Your goal: What you return must match the records word for word, except that pictures are dropped.

******************************

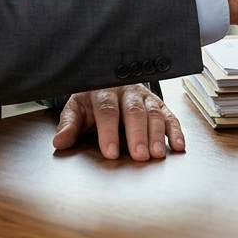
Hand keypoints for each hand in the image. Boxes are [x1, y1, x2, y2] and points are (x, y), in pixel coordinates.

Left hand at [52, 84, 183, 159]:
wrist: (108, 81)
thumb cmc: (91, 101)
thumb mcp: (76, 109)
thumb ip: (69, 125)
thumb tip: (59, 142)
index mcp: (102, 91)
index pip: (106, 111)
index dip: (109, 132)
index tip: (111, 153)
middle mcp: (126, 91)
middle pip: (133, 112)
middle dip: (137, 135)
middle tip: (140, 156)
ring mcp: (144, 96)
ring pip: (153, 113)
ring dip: (157, 134)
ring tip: (157, 155)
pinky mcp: (158, 103)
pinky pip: (169, 115)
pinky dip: (175, 130)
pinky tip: (178, 146)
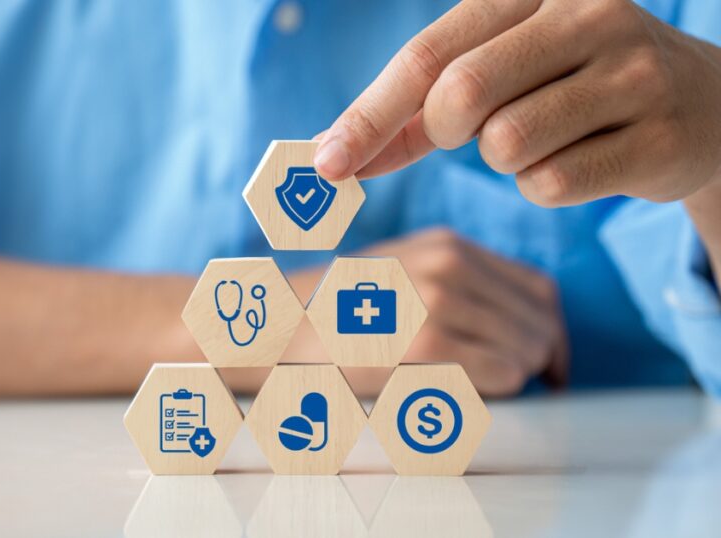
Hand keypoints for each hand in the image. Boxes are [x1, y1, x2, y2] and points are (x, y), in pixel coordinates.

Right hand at [289, 228, 567, 396]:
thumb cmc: (338, 317)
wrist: (276, 332)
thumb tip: (521, 325)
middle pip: (539, 316)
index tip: (548, 359)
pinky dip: (498, 387)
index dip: (551, 329)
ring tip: (492, 385)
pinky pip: (502, 371)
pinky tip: (470, 389)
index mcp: (445, 246)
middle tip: (531, 383)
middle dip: (542, 355)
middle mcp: (447, 264)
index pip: (536, 287)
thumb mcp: (401, 276)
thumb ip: (458, 286)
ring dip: (519, 373)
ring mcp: (437, 301)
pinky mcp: (425, 343)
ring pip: (526, 346)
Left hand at [314, 0, 720, 205]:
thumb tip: (337, 153)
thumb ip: (420, 109)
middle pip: (462, 94)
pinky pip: (550, 185)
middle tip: (468, 132)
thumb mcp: (503, 73)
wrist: (700, 108)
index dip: (369, 113)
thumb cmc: (571, 88)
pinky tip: (581, 159)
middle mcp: (589, 16)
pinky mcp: (656, 138)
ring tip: (545, 136)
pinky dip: (544, 186)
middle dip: (445, 131)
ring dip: (503, 159)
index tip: (326, 162)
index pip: (429, 54)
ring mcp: (632, 75)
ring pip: (506, 145)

******************************

Expected answer:
Hand keypoints for each hand in the image. Boxes are [x1, y1, x2, y2] and points are (x, y), in pixel coordinates.

Left hand at [52, 84, 183, 159]:
wrist: (108, 81)
thumb cmc: (91, 101)
thumb mcp: (76, 109)
thumb ip: (69, 125)
thumb tip: (59, 142)
index mcp: (102, 91)
index pip: (106, 111)
index dip: (109, 132)
index tip: (111, 153)
middle mcp: (126, 91)
middle pip: (133, 112)
middle dip: (137, 135)
middle tip: (140, 156)
ring mcp: (144, 96)
ring pip: (153, 113)
ring dip: (157, 134)
ring tip: (157, 155)
pinky mcp: (158, 103)
pinky pip: (169, 115)
pinky dip: (175, 130)
pinky tip: (178, 146)
Hand keypoints for each hand in the image. Boxes are [x1, y1, x2, y2] and points are (x, y), in pixel coordinates.

Right hand at [289, 228, 567, 396]:
thumb cmc: (338, 317)
wrist: (276, 332)
thumb tip: (521, 325)
middle pip: (539, 316)
index tip: (548, 359)
pinky dip: (498, 387)
index dip: (551, 329)
ring tip: (492, 385)
pinky pip: (502, 371)
pinky tip: (470, 389)
index mcp: (445, 246)
middle tip: (531, 383)
middle dip: (542, 355)
middle mcp: (447, 264)
index pip: (536, 287)
thumb mcp: (401, 276)
thumb ip: (458, 286)
ring dip: (519, 373)
ring mcp: (437, 301)
pinky mcp: (425, 343)
ring pip: (526, 346)
Left hand at [314, 0, 720, 205]:
thumb tip: (337, 153)
thumb ip: (420, 109)
middle pip: (462, 94)
pinky pip: (550, 185)
middle tip: (468, 132)
thumb mcp: (503, 73)
wrist: (700, 108)
index dip: (369, 113)
thumb cmc: (571, 88)
pinky tip: (581, 159)
middle mcp: (589, 16)
pinky mcp: (656, 138)
ring tip: (545, 136)
pinky dip: (544, 186)
middle dip: (445, 131)
ring dip: (503, 159)
index tip: (326, 162)
index pip: (429, 54)
ring mcp: (632, 75)
ring pip: (506, 145)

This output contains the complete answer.